§ **GIVEN PASSAGE**:

Dear Yan,
>   If I want to change the SNR, can I add a Noise Source to the USRP
> Source to change it?
Well, sure, but then you have two sources of noise: the noise inferred
via reception of the signal with additive noise, and the added noise
source power.
It's a change, but it's pretty hard to quantify. You should really be
starting with a simulation only! Don't add more unknowns to a system you
need to estimate.

> But the problem is I don’t know how to estimate the noise power of the
> receive signal.
Well, that is the hard part, indeed.
You could really just reverse the OFDM mapping by doing an FFT of
appropriate size, but you'd infer errors: You don't have any timing or
frequency recovery, and I really *don't know* how the existing
estimators react to that.

To be completely honest: reading the comments/documention of the
estimators, it's clear that they were designed for the use case of PSK
in time domain, and some were hand-tweaked to give good numbers in that
case.
I'd have to do quite some math to figure out how the different
estimators would react to things like jitter or to ISI due to imperfect
orthogonality, phase impairments due to overly high PAPR...

You could really just reverse the 512-IFFT you do on the transmitter
side, pick the 200 subcarriers that actually contain your 200 PSK
signals, estimate the SNR in these, convert those SNR values back to a
signal-only powers by means of observing the overall power per
subcarrier, subtract that overall signal power from the overall input
power to calculate noise power, and calculate overall SNR based on that.
That ignores the effects mentioned in the previous paragraph, but would
give you a rough number. It's worth mentioning that this includes the
(512-200) unused subcarriers of your OFDM transmitter – but you said you
want to apply Parseval, and hence, we'll have to roll with all the
frequency and time domain. Frankly, you could as well just estimate the
powers in the unoccupied FFT bins, postulate noise is white, extrapolate
from that to the overall noise in all bins, and calculate SNR based on
that. I think that's the obvious route here – but it seems you have
already discarded that idea; why?

If you need this for more than giving you a rough idea of how noisy the
transmission is, you won't get around describing your exact assumptions
about the PSK signal, and the statistical properties of your noise,
after the OFDM de-mapping. I'm pretty sure there's quite some literature
out there that already deals with SNR in OFDM systems.

However, as explained in my previous mail, for all practical purposes,
the raw sum-SNR is pretty irrelevant, probably. For example, have a look
at the LTE standards – they have pretty complex methods, based on
estimating a lot of known pilot symbols that are deliberately spread all
over the time-frequency plane. Yes, that "wastes" spectrum just to
obtain channel state information (not only noise power and signal
attenuation, but also phase shift on the individual subcarriers), but
since the receivers needs that CSI anyway to reliably decode the
signal(s), the "transmission quality estimates" are pretty much a lucky
by-product.

§ **WORK TASK 1**: According to the email, how many subcarriers actually carry the PSK signals?
§ **WORK TASK 2**: Reproduce the email's text between "However, as explained" and "by-product.", inclusive.
The listing that comes next plays no part in this work.

§ **GIVEN MATERIAL**:
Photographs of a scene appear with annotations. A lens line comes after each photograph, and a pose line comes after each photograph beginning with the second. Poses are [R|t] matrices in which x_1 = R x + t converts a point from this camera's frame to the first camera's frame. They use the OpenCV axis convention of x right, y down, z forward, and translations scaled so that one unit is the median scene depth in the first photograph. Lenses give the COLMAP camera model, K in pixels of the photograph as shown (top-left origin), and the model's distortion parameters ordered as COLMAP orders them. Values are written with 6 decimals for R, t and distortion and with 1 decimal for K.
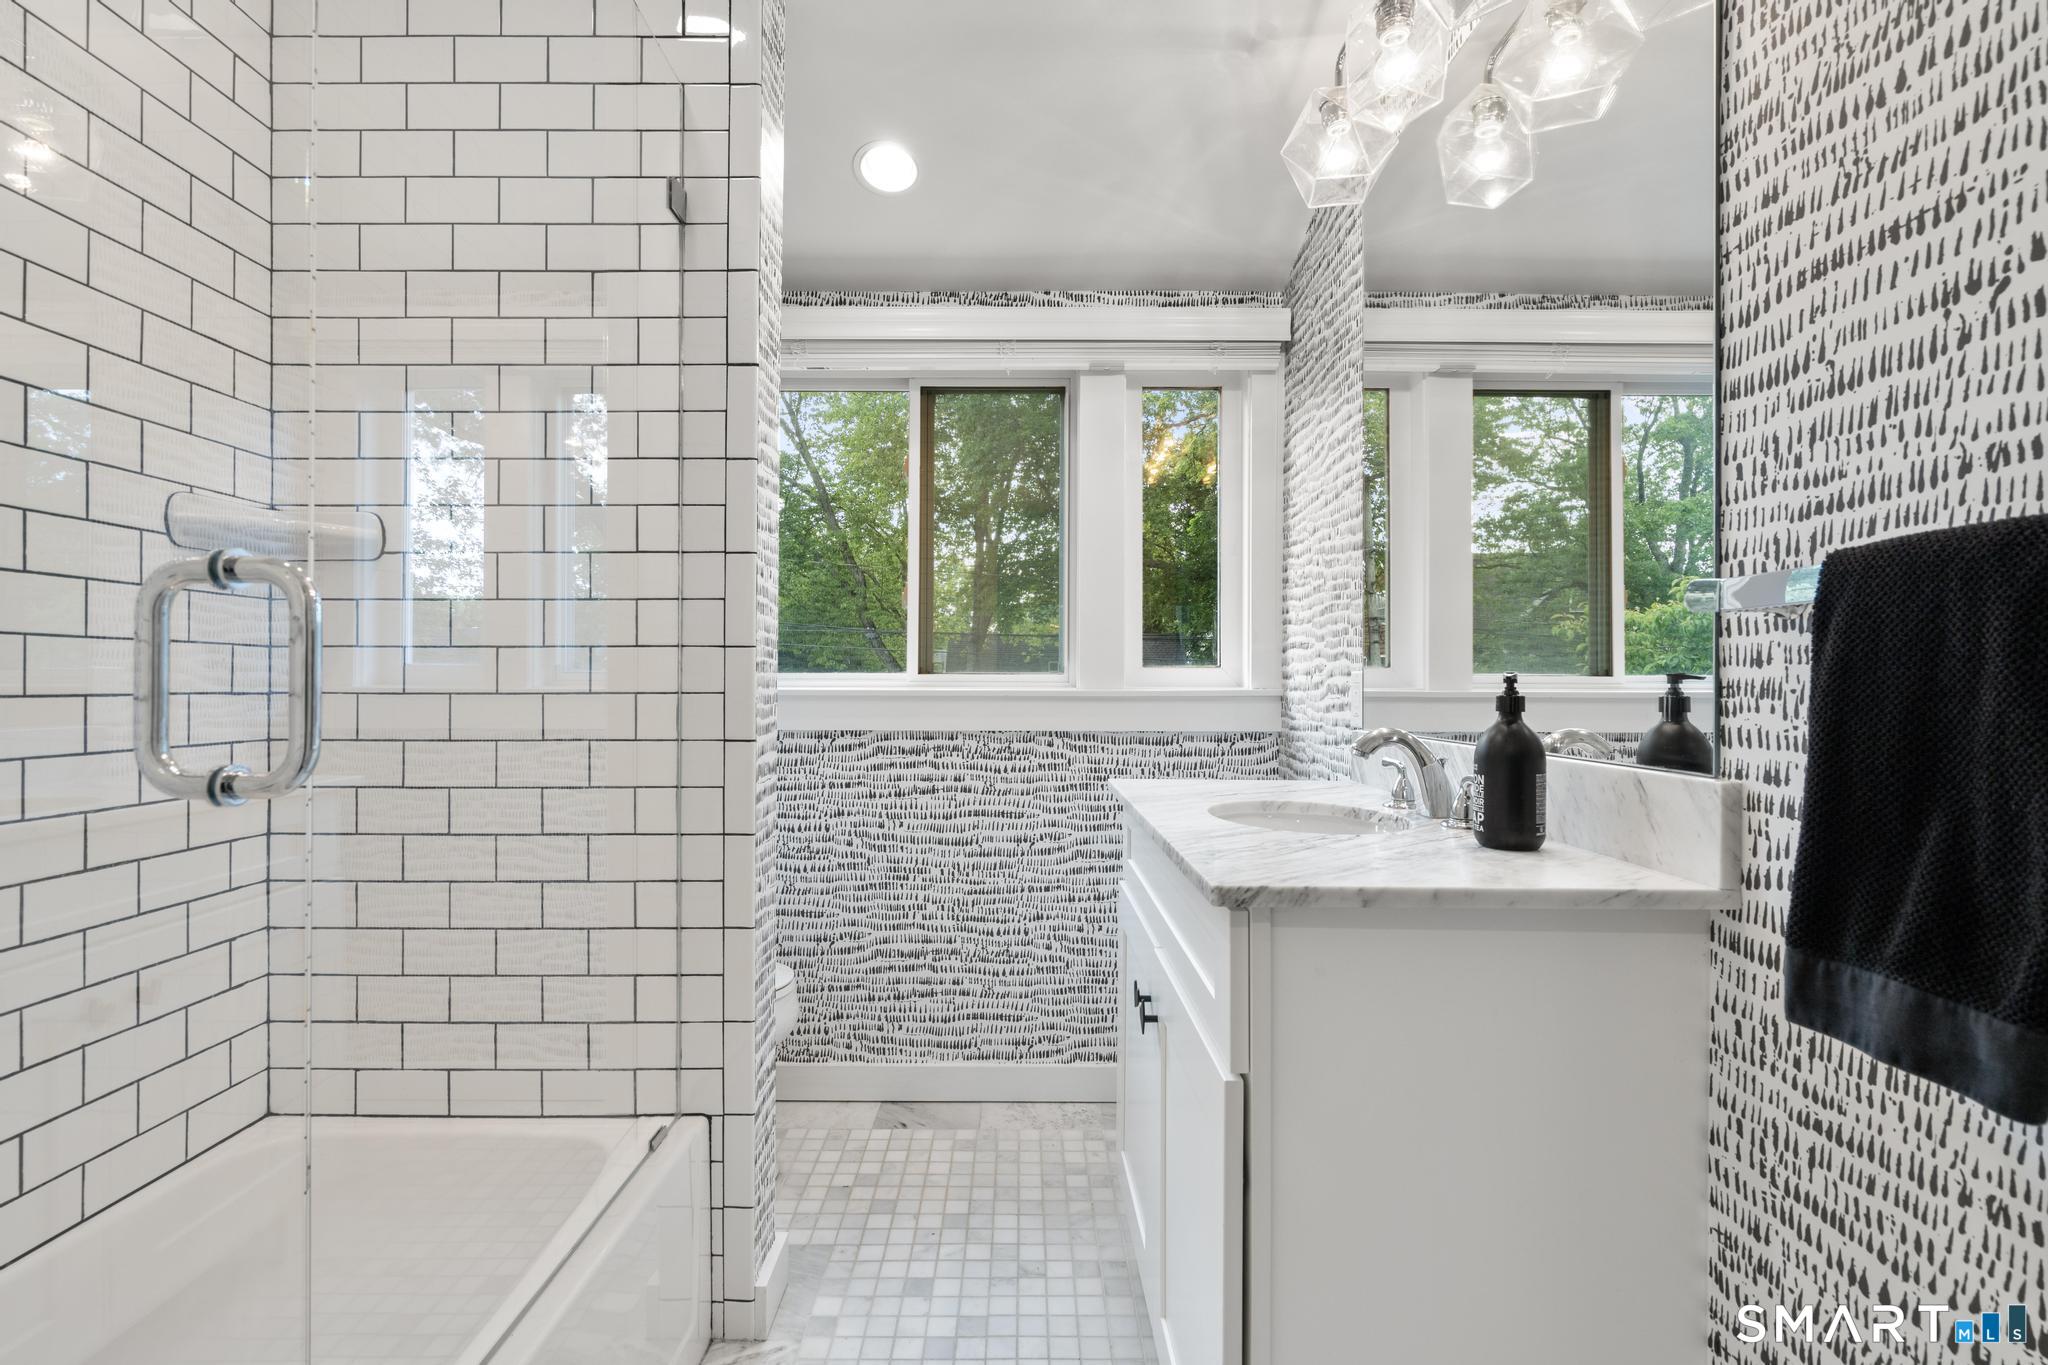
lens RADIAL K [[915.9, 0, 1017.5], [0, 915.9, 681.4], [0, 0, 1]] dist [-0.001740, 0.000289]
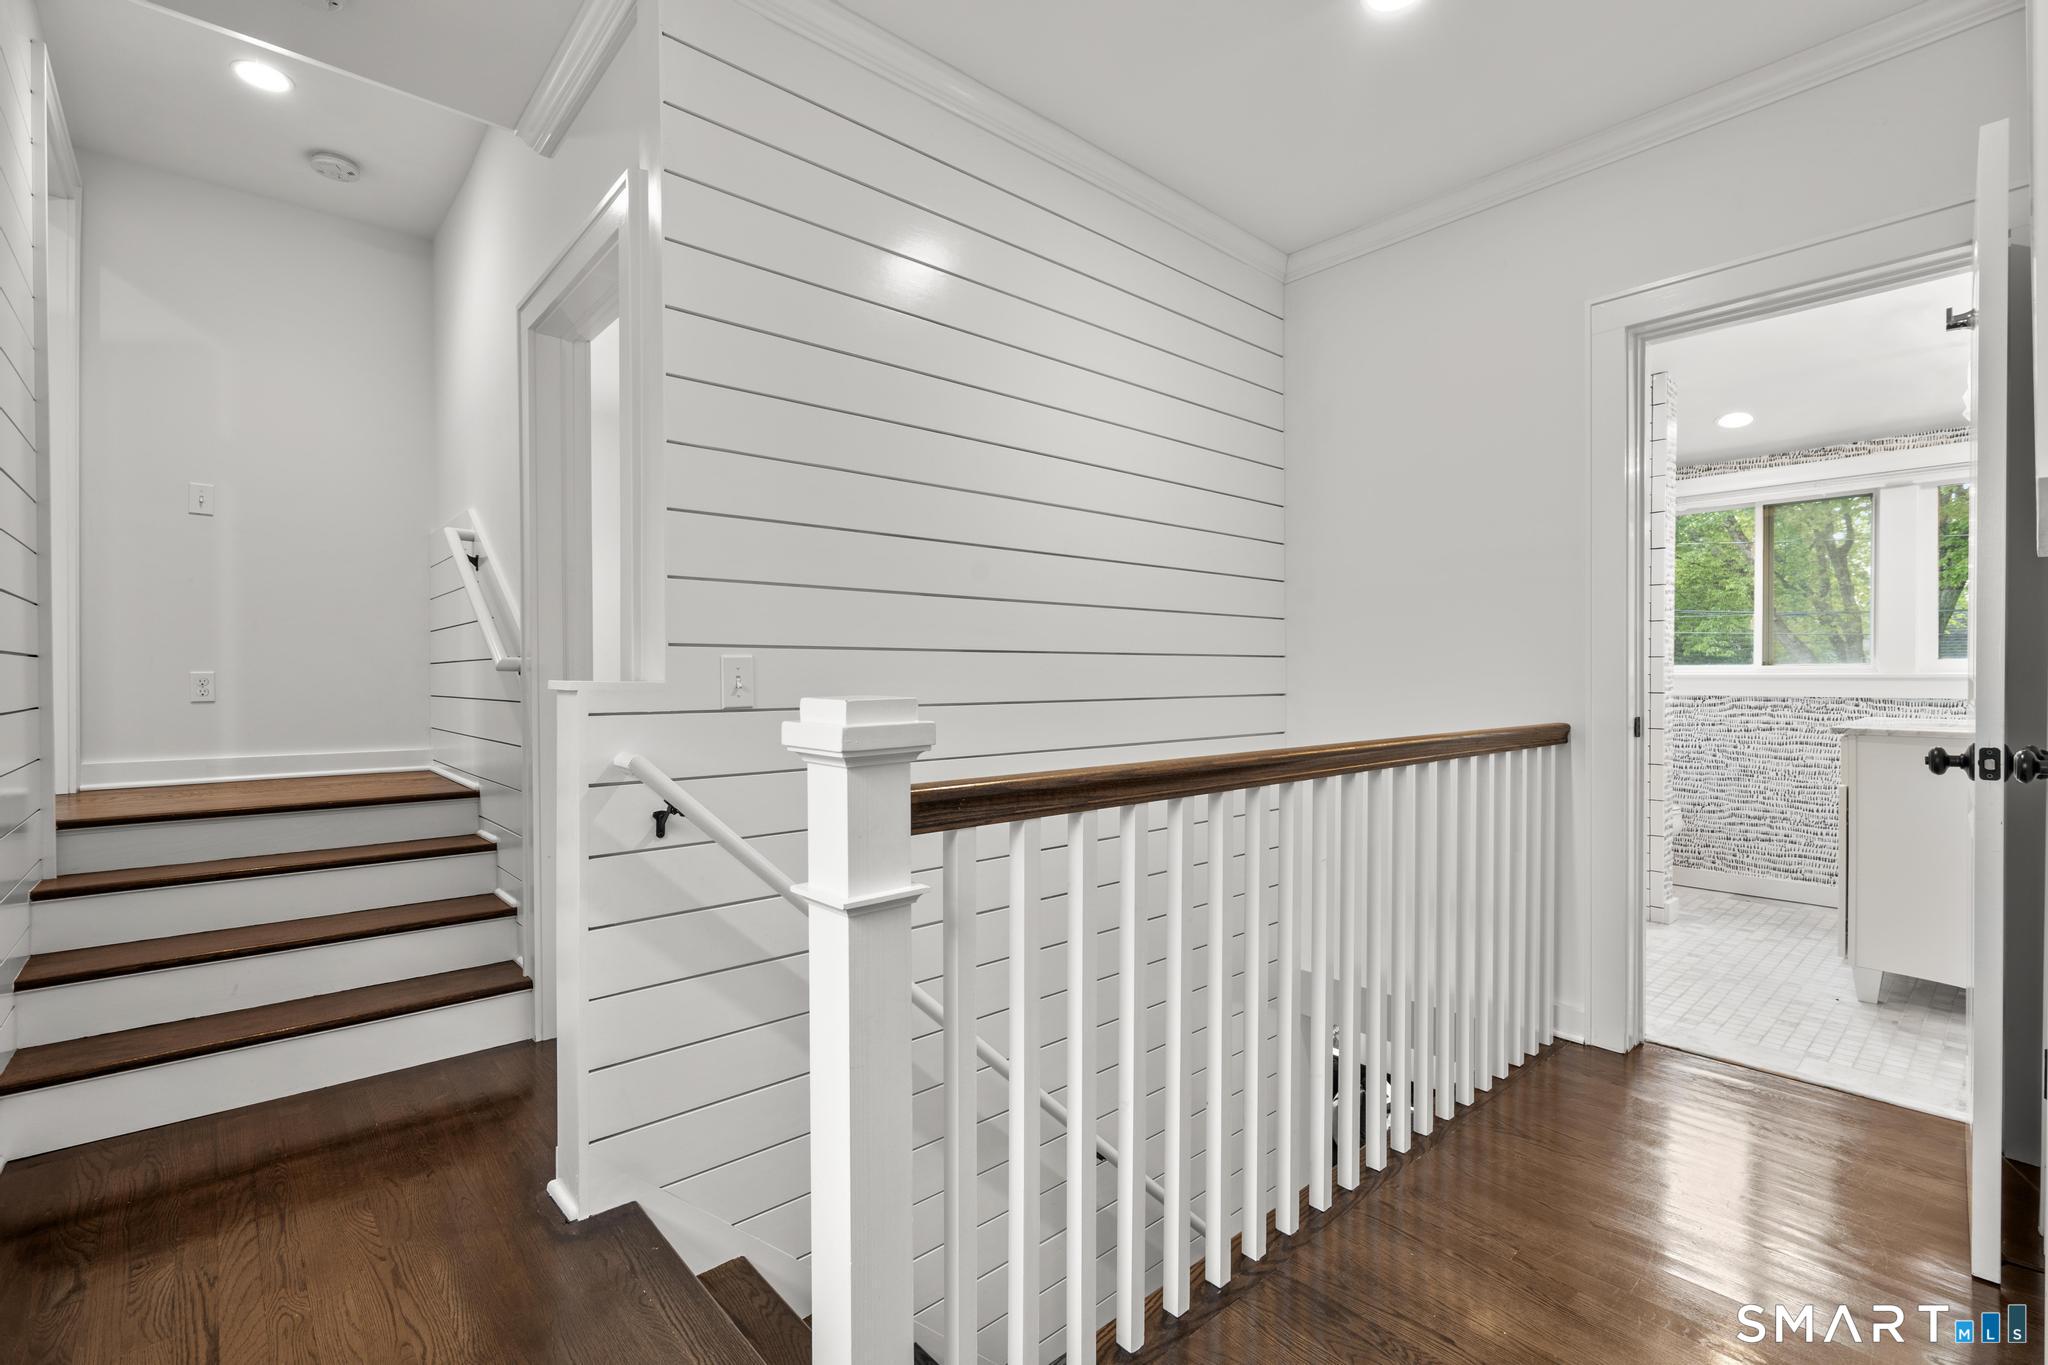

§ **YOUR SOLUTION 1**: 200 subcarriers.

§ **YOUR SOLUTION 2**:
However, as explained in my previous mail, for all practical purposes,
the raw sum-SNR is pretty irrelevant, probably. For example, have a look
at the LTE standards – they have pretty complex methods, based on
estimating a lot of known pilot symbols that are deliberately spread all
over the time-frequency plane. Yes, that "wastes" spectrum just to
obtain channel state information (not only noise power and signal
attenuation, but also phase shift on the individual subcarriers), but
since the receivers needs that CSI anyway to reliably decode the
signal(s), the "transmission quality estimates" are pretty much a lucky
by-product.